Text excerpt ▸
A Life More Ordinary
Here's what programmer Jasper Sharp has to say about A Life More Ordinary: A Portrait Of Contemporary Japanese People On Film, a short season of movies touring the UK in February and March 2008: "there are no bullets to the head or blood splatter, no clashing katana or bizarre ghosts with long hair."
Um, he wouldn't be referring to this lot, would he? Nevertheless, he does have a point: the only movies from Japan we tend to see in the UK these days are genre pieces. Unless you attend film festivals, you may not even be aware that the Japanese are still making movies about normal people and their non-superhuman lives. It's a failing that A Life More Ordinary is trying to rectify, as it takes six recent Japanese films out to London, Bristol, Belfast, Edinburgh and Sheffield over the next two months.
Although it's a season of six films, I'm afraid you're only going to read reviews of five of them here. The Belated Birthday Girl and I are trying to fit both this season and the British Animation Awards Public Choice programmes into a single week of filmgoing, and something was always going to have to fall by the wayside. In this case, it's No One's Ark, directed by Nobuhiro Yamashita - but as The BBG and I have both been disappointed to varying degrees by the last three films of his we've seen, missing that one doesn't seem like too much of a hardship.

Written exercise ▸ In the film season preview, which of the six films will the writer not be reviewing?

Data shown ▸
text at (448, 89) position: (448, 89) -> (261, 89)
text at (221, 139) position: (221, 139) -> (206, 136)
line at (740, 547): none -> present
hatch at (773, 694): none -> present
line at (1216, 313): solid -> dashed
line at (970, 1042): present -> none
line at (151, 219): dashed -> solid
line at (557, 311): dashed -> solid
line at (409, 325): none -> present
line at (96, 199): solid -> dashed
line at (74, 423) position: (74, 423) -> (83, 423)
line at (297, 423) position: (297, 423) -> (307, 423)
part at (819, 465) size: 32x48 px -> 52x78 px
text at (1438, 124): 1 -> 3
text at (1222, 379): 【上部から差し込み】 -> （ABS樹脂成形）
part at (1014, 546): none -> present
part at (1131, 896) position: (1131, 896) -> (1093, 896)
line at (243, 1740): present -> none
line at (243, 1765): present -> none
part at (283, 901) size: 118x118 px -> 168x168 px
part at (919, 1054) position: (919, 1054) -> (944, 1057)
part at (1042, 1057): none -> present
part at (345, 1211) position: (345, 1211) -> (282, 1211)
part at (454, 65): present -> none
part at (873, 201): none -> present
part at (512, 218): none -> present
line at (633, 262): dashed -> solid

Output below ▸ No One's Ark, directed by Nobuhiro Yamashita.